Expérimenter l’un ou plusieurs de ces symptômes lors du retour de manière passagère n’est pas forcément synonyme de dépression, mais de déprime temporaire tout à fait naturelle et normale lors d’un changement brutal de mode de vie (sauf le dernier symptôme, plus alarmant). La dépression s’installe lorsque plusieurs de ces manifestations se combinent et perdurent dans le temps, entraînant un état de mal être handicapant et une souffrance qui s’intensifie. Il devient alors plus difficile de s’en sortir par soi-même, la dépression étant un cercle vicieux qui conduit la personne atteinte à s’en vouloir de plus en plus, à culpabiliser d’être dans cet état et à s’isoler graduellement pour dissimuler ce qu’elle considère comme une faiblesse.

Quelles solutions?

Au moindre doute, ne laissez pas le mal s’installer. Si vous avez un proche que vous sentez un peu à la dérive, n’attendez pas pour agir. Il faut impérativement voir un psychiatre et/ou un psychologue sans tarder. La prise de médicaments n’est pas une fatalité, elle peut aider grandement certains patients qui ont du mal à fonctionner au quotidien.
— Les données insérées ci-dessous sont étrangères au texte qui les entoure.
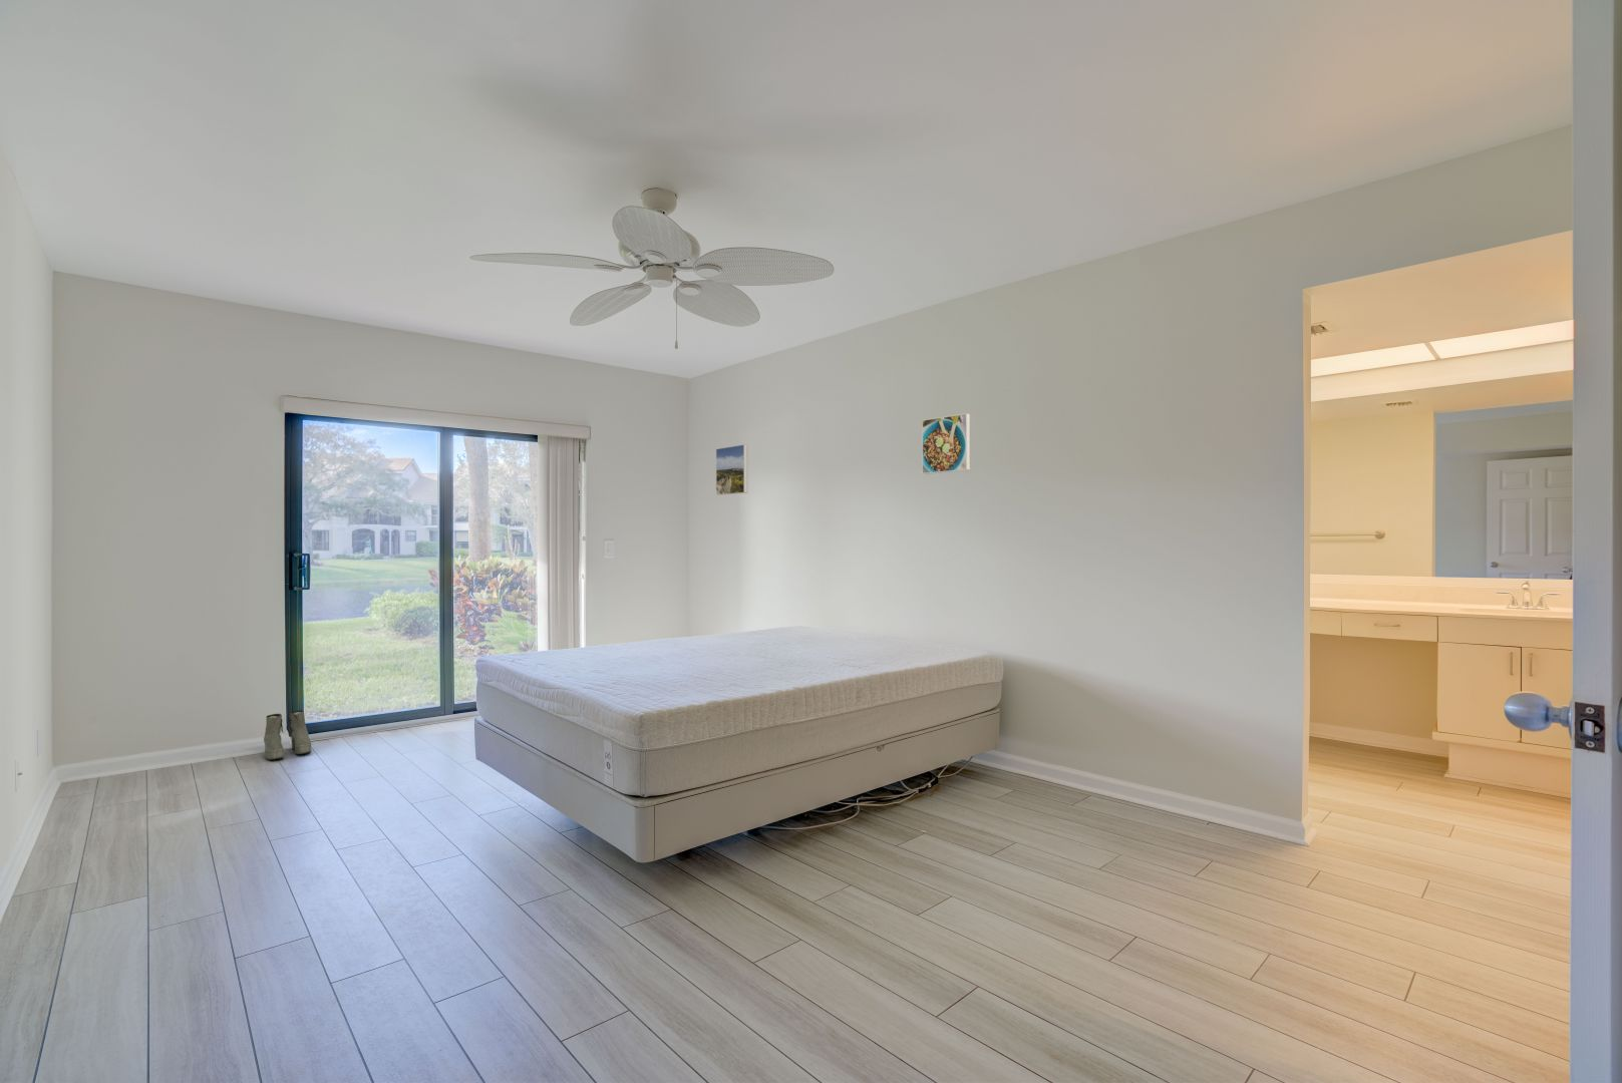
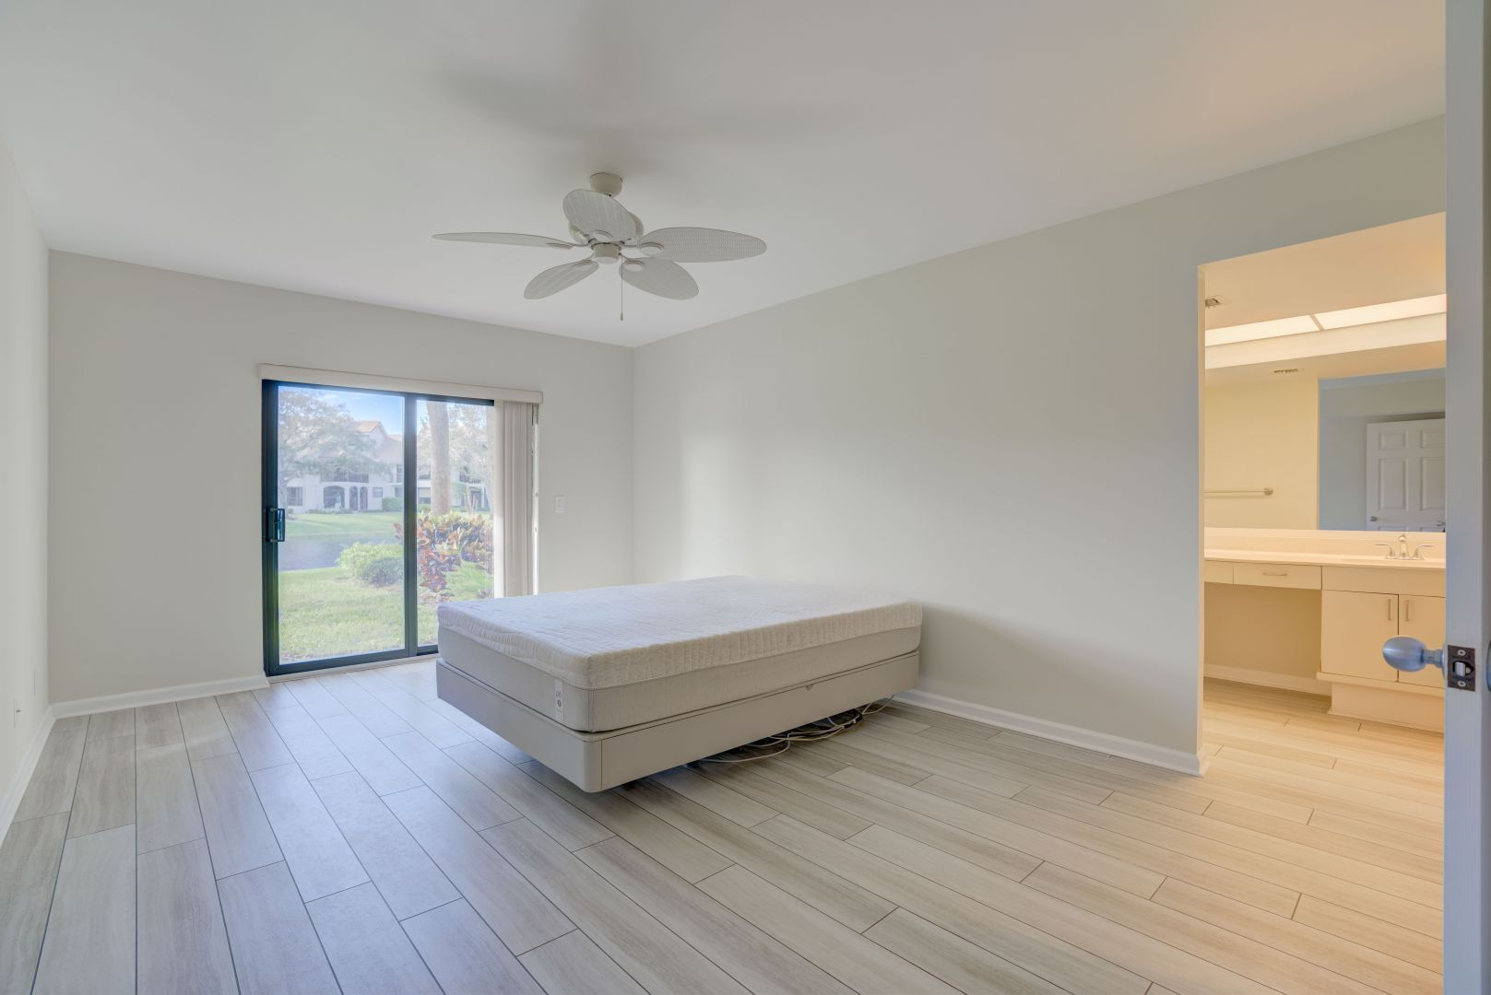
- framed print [921,412,971,475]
- boots [262,710,312,761]
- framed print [716,444,748,497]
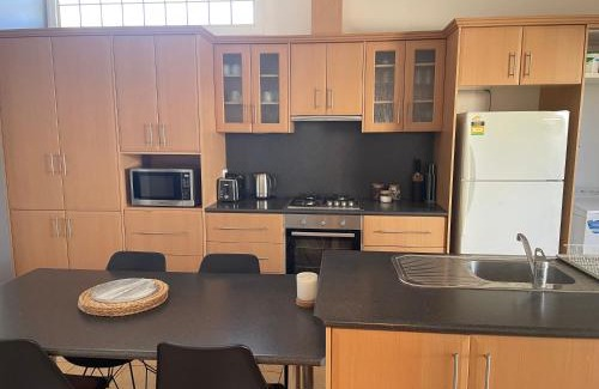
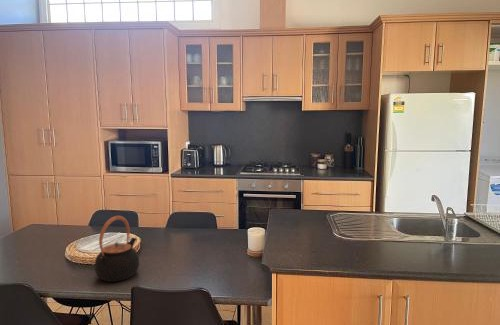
+ teapot [94,215,140,283]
En tous les cas, elle doit se faire de manière supervisée par un professionnel (psychiatre), sérieusement et associée à une psychothérapie. C’est une démarche globale de soin qu’il faut entreprendre.

Comme pour toutes les conditions psychologiques, le fait d’être informé et bien préparé à l’avance permet de rapidement identifier le mal lorsqu’il s’installe et d’agir sans attendre que la dépression prenne de l’ampleur. Il est tout à fait possible au sein d’un couple ou d’une famille qui rentre en même temps de voir différents états d’esprit, l’un pouvant être très déprimé et l’autre plutôt enthousiaste, ce qui crée des tensions. Lorsque tous les membres de la famille ou du couple passent par une dépression post-retour, il faut redoubler de vigilance et se faire immédiatement accompagner par un professionnel afin de ne pas s’entraîner mutuellement vers le bas. Les enfants seront notamment très sensibles à l’état mental de leurs parents et doivent faire l’objet d’une attention particulière.